**TEXTO EXTRAÍDO**

# Importing Locally Data 
Importar datos de manera local como: 

    1.  Archivo CSV o Excel o Matlab (.csv, .xls, .mat)
    2. Base de Datos (SQLite)

## Importar Datos con el módulo pandas

In [None]:
import pandas as pd

# Leer el archivo CSV
df = pd.read_csv('Financial Sample.csv')

# Mostrar las primeras filas del DataFrame
print(df.head())


## Importar Datos con el módulo csv

In [None]:
import csv

# Abrir el archivo CSV
with open('Financial Sample.csv', newline='') as csvfile:
    # Leer el archivo CSV
    reader = csv.reader(csvfile)
    # Iterar sobre las filas del CSV
    for row in reader:
        print(', '.join(row))  # Imprimir cada fila



# Importar datos de la red
Es bueno aprender a importar datos de manera local, pero no siempre será suficiente porque no obtendré los datos que necesito. Para esto tendré que importarlo desde la Web. 

Aquí aprenderemos a: 
- Import and locally save datasets from the web
- Load datasets into Panda DataFrames
- Make HTTP request (GET Request)
- Scrape web data such as HTML 
- Parse HTML into usefull data (BeautifilSoup)
- Use the urllib and request packages 

## The "urllib" package
- Provides interface for fetching data across the web 
- *urlopen()* accepts URLs instead of file names

### White Wine

In [None]:
from urllib.request import urlretrieve
url = 'https://archive.ics.uci.edu/ml/machine-learning-databases/wine-quality/winequality-white.csv'
urlretrieve(url, 'winequality-white.csv')

In [None]:


import pandas as pd
df = pd.read_csv('winequality-white.csv', sep=';')
print(df.head())

### Red Wine

In [None]:
# Import package
from urllib.request import urlretrieve

# Import pandas
import pandas as pd

# Assign url of file: url
url = 'https://assets.datacamp.com/production/course_1606/datasets/winequality-red.csv'

# Save file locally
urlretrieve(url, 'winequality-red.csv')

**ENTRADAS PROPORCIONADAS**

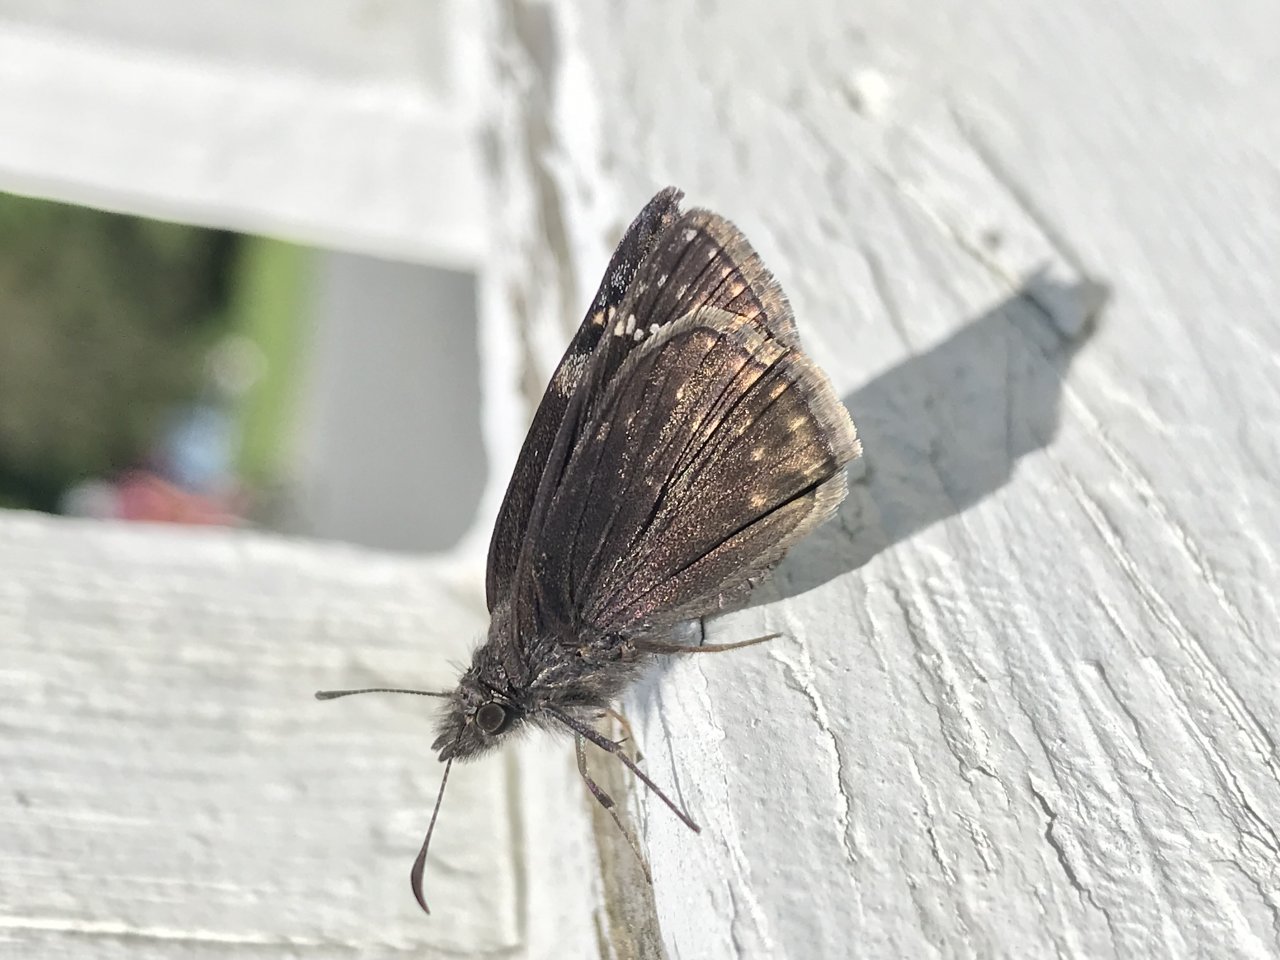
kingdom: Animalia
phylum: Arthropoda
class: Insecta
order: Lepidoptera
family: Hesperiidae
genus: Gesta
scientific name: Gesta
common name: Wild Indigo Duskywing
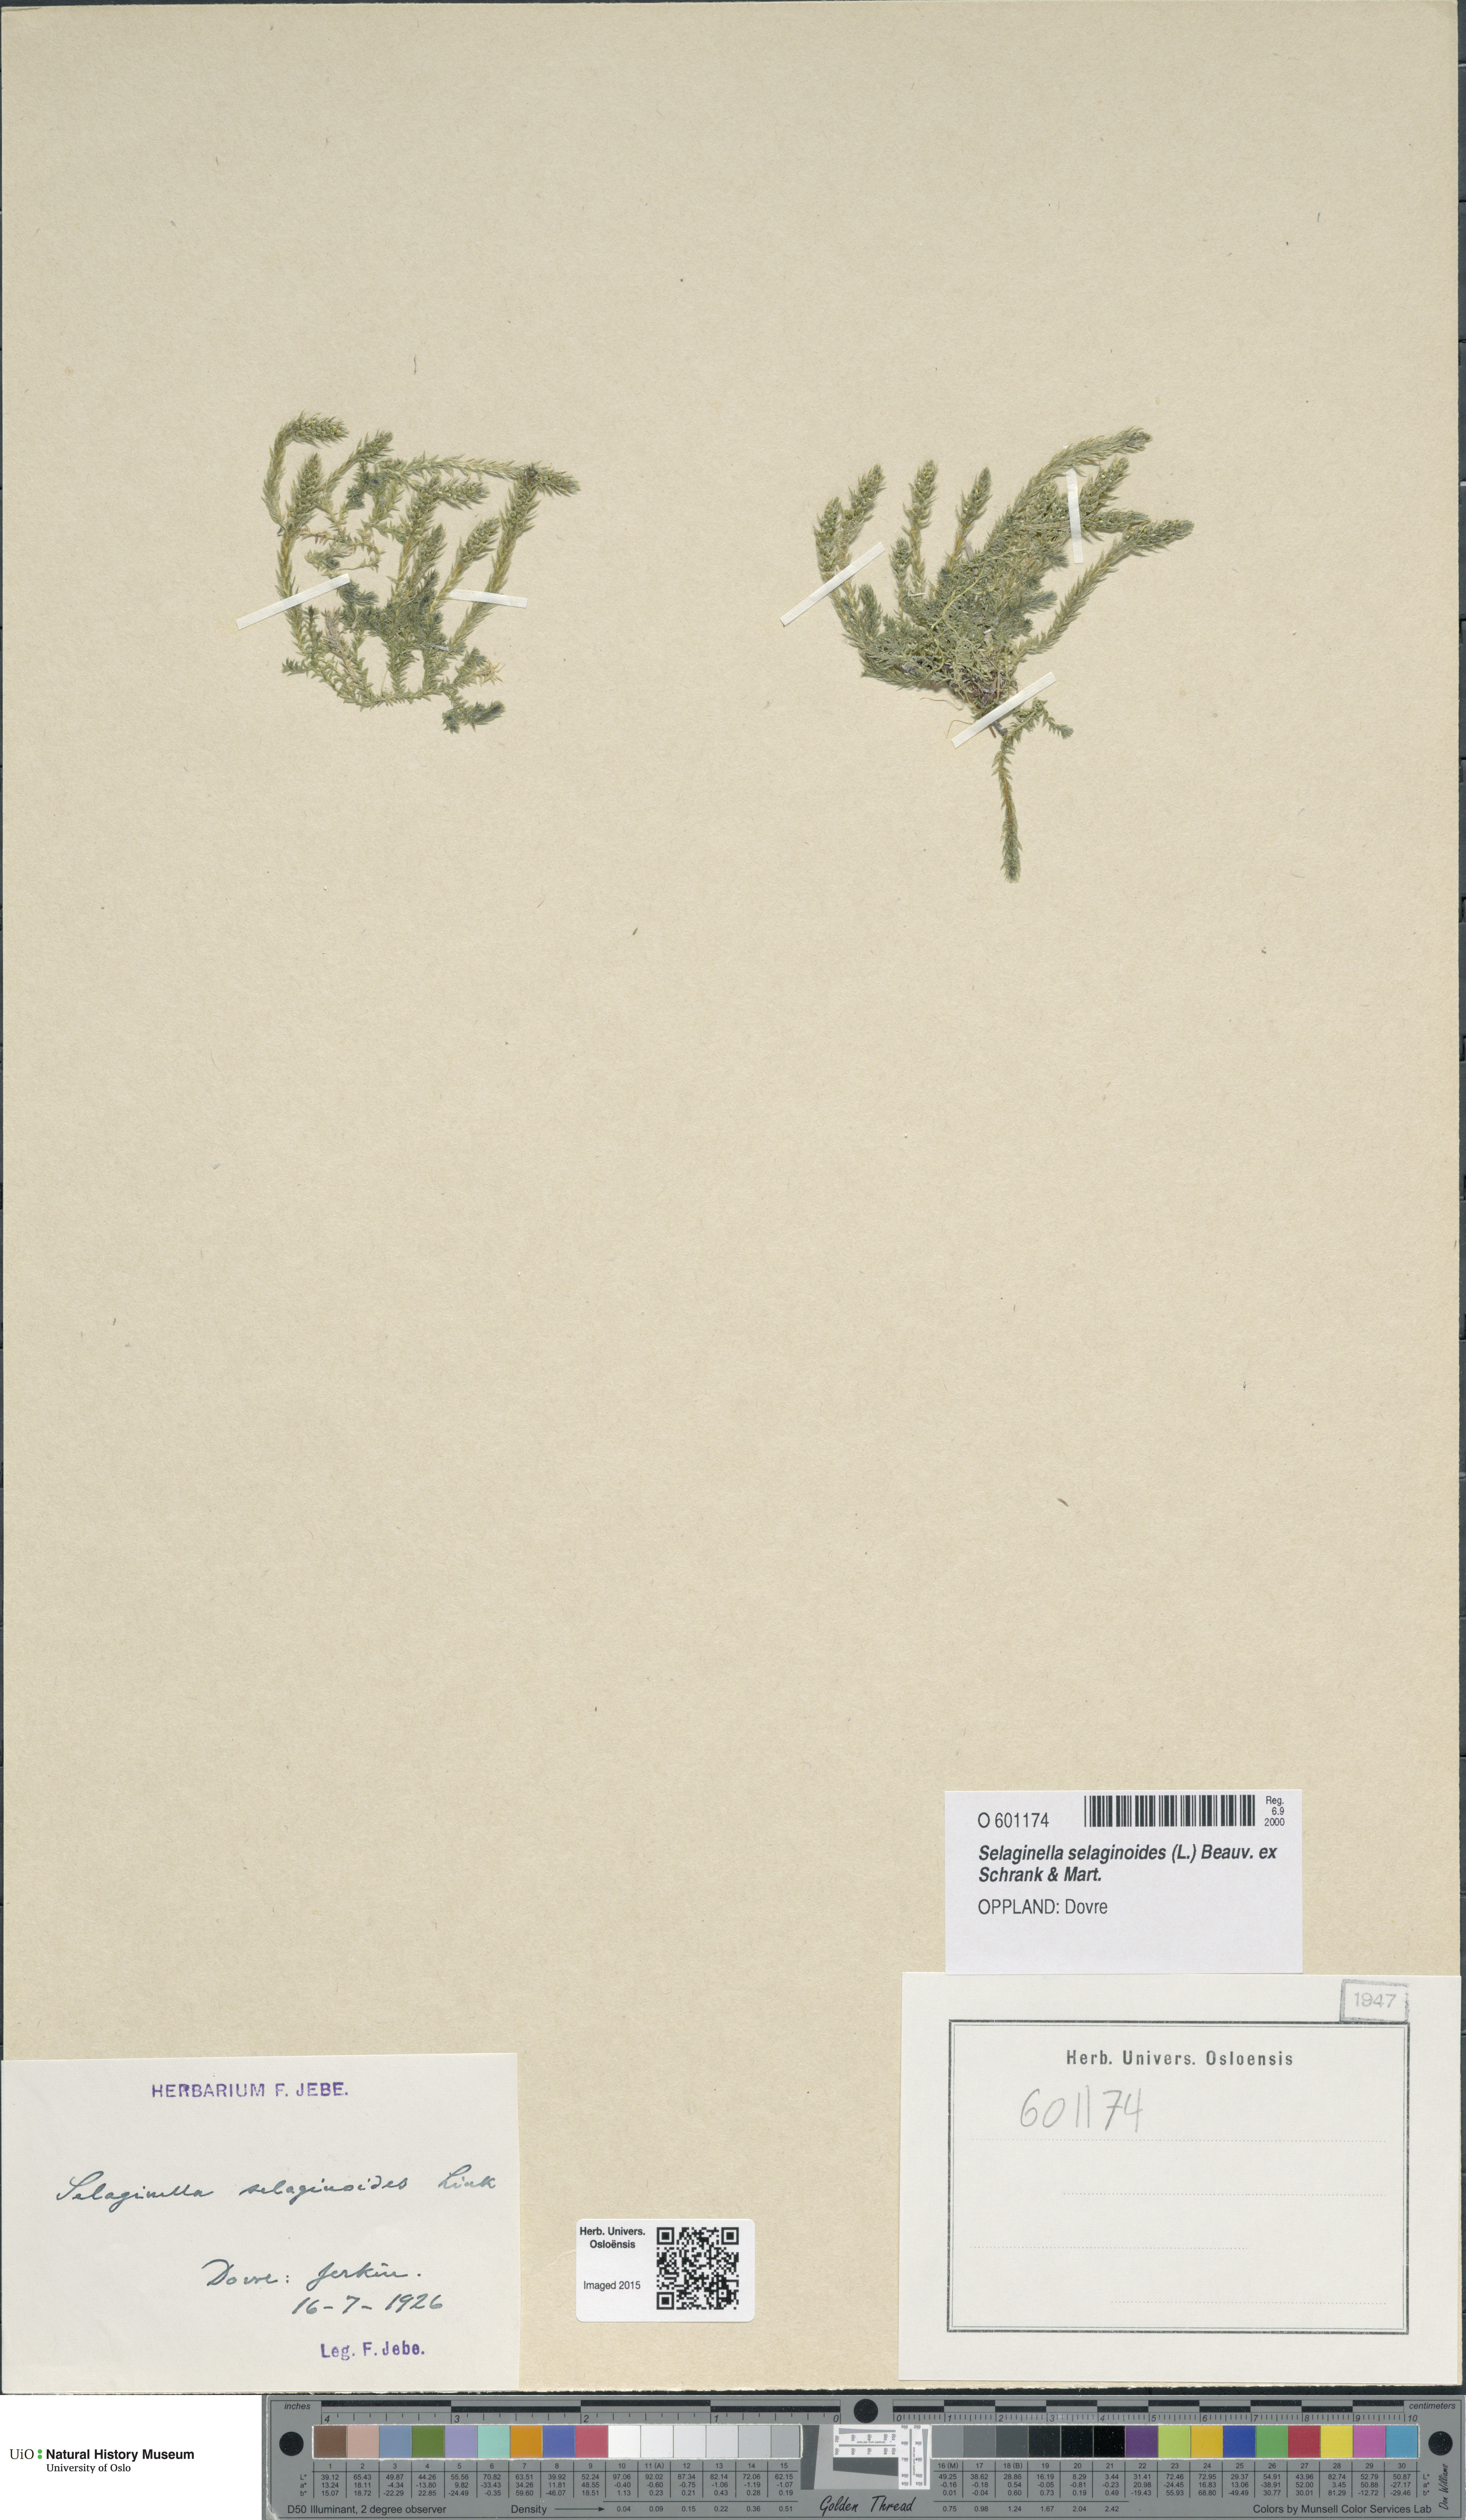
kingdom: Plantae
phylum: Tracheophyta
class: Lycopodiopsida
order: Selaginellales
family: Selaginellaceae
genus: Selaginella
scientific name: Selaginella selaginoides
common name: Prickly mountain-moss
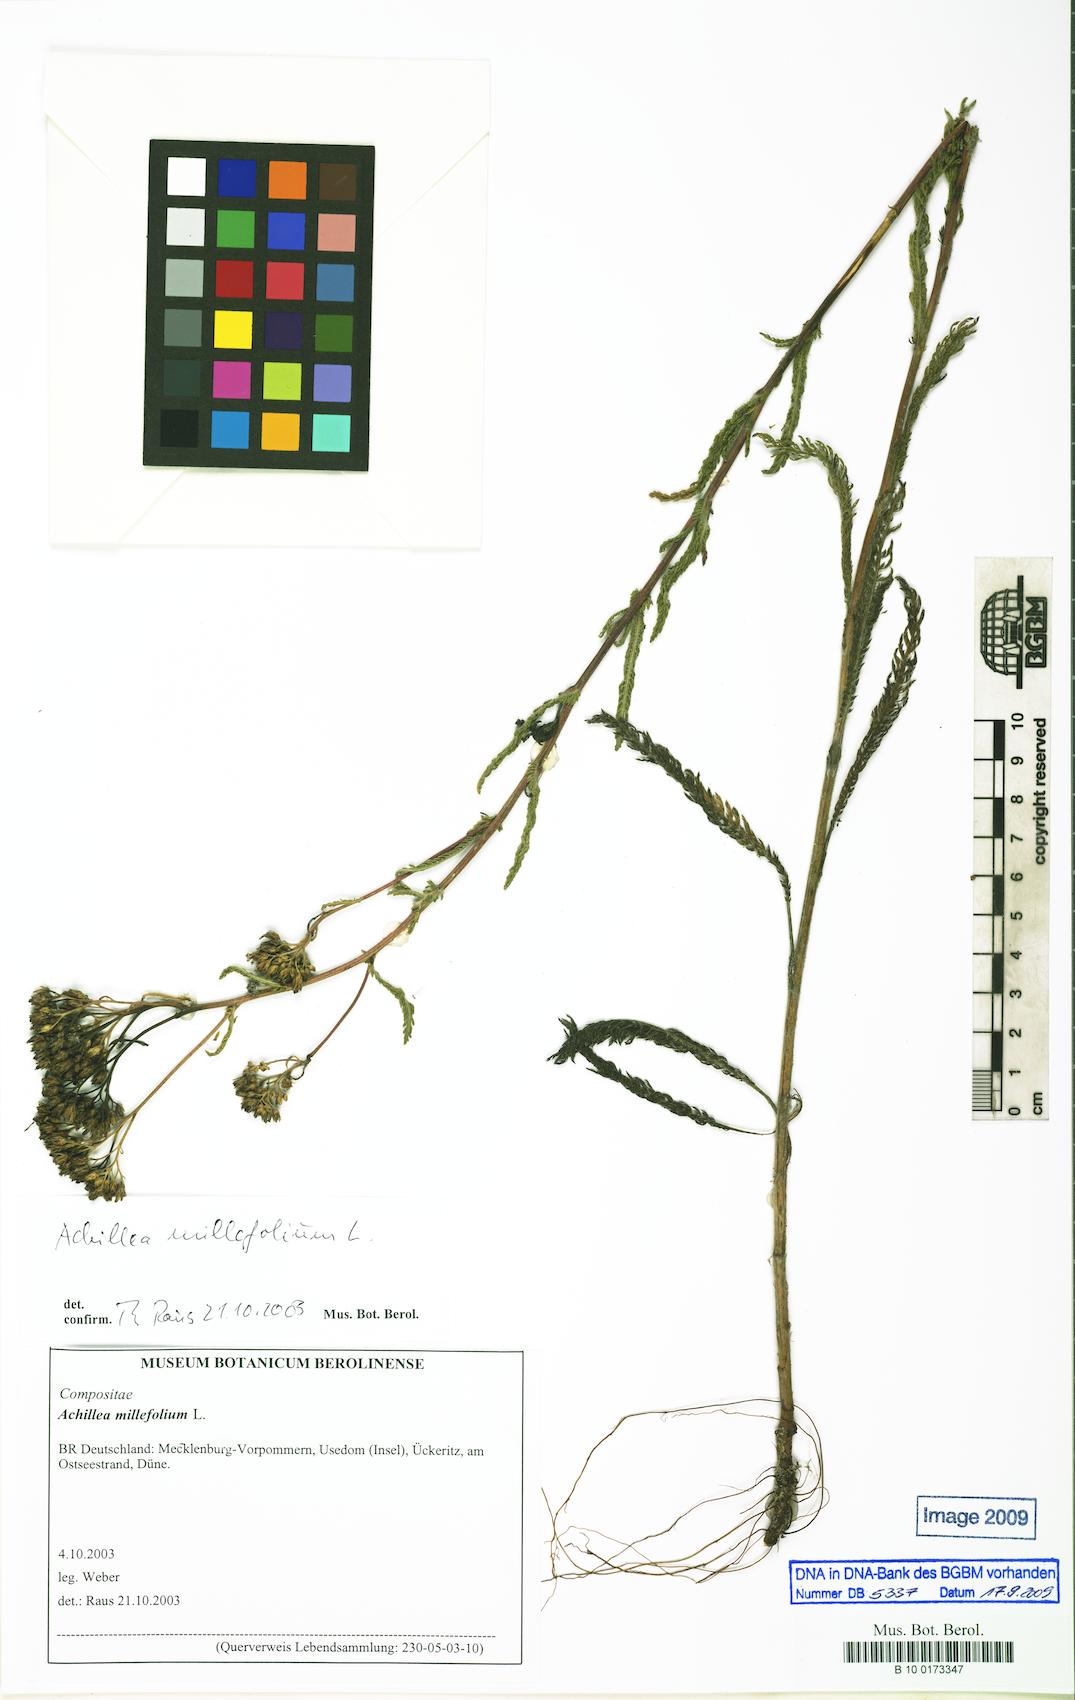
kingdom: Plantae
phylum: Tracheophyta
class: Magnoliopsida
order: Asterales
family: Asteraceae
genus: Achillea
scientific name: Achillea millefolium
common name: Yarrow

**TAREA PLANTEADA 1**
En el texto sobre importación de datos, ¿qué separador se indica al leer con pandas el archivo winequality-white.csv?
**TAREA PLANTEADA 2**
Resume en dos oraciones el texto sobre importación de datos.
**TAREA PLANTEADA 3**
Prosigue el texto sobre importación de datos a partir del punto en que termina.

**RESULTADO DEL EJERCICIO 1**
Se indica el punto y coma (sep=';').

**RESULTADO DEL EJERCICIO 2**
El texto muestra cómo importar datos de manera local, como un archivo CSV, con los módulos pandas y csv de Python. Después señala que a veces hay que importar los datos desde la web y emplea el paquete urllib para descargar y guardar localmente archivos CSV de calidad del vino blanco y del vino tinto, y carga el del vino blanco en un DataFrame de pandas.

**RESULTADO DEL EJERCICIO 3**
# Read file into a DataFrame and print its head
df = pd.read_csv('winequality-red.csv', sep=';')
print(df.head())

## Opening and reading flat files from the web 
You have just imported a file from the web, saved it locally and loaded it into a DataFrame. If you just wanted to load a file from the web into a DataFrame without first saving it locally, you can do that easily using *pandas*. In particular, you can use the function *pd.read_csv()* with the URL as the first argument and the separator *sep* as the second argument.



### Metodo *iloc*
El método iloc en pandas se utiliza para la indexación basada en la posición entera de las filas y columnas de un DataFrame.

En la expresión df.iloc[:, 0].hist(), se está aplicando iloc para seleccionar todas las filas de la primera columna del DataFrame df, y luego se está llamando al método hist() para trazar un histograma de los valores en esa columna.

Aquí está desglosado cómo funciona:

- *df.iloc[:, 0]*: Esto selecciona todas las filas (:) de la primera columna (0) del DataFrame df. El primer argumento (:) selecciona todas las filas, y el segundo argumento (0) selecciona la primera columna.
- *.hist()*: Una vez que se ha seleccionado esa columna, se llama al método hist() para trazar un histograma de los valores en esa columna.

In [None]:
# Import packages
import matplotlib.pyplot as plt
import pandas as pd

# Assign url of file: url
url = 'https://assets.datacamp.com/production/course_1606/datasets/winequality-red.csv'

# Read file into a DataFrame: df
df = pd.read_csv(url, sep = ';')

# Print the head of the DataFrame
print(df.head())

# Plot first column of df
df.iloc[:, 0].hist()
plt.xlabel('fixed acidity (g(tartaric acid)/dm$^3$)')
plt.ylabel('count')
plt.show()


## Importing non-flat files from the web
Congrats! You've just loaded a flat file from the web into a DataFrame without first saving it locally using the *pandas* function *pd.read_csv()*. This function is super cool because it has close relatives that allow you to load all types of files, not only flat ones. In this interactive exercise, you'll use *pd.read_excel()* to import an Excel spreadsheet.

- En este caso estamos leyendo un archivo xls(excel) que contiene 2 hojas, para poder cargar todas las hojas especificamos 'None' en el 'sheet_name'
- con el comando *keys()* imprimiremos los nombres de las hojas *['1700', '1900']*
- Al final imprimimos los 5 primeros datos de la hoja llamada '1700'

In [None]:
# Import package
import pandas as pd

# Assign url of file: url
url = 'https://assets.datacamp.com/course/importing_data_into_r/latitude.xls'

# Read in all sheets of Excel file: xls
xls = pd.read_excel(url, sheet_name=None)

# Print the sheetnames to the shell
print(xls.keys())

# Print the head of the first sheet (using its name, NOT its index)
print(xls['1700'].head())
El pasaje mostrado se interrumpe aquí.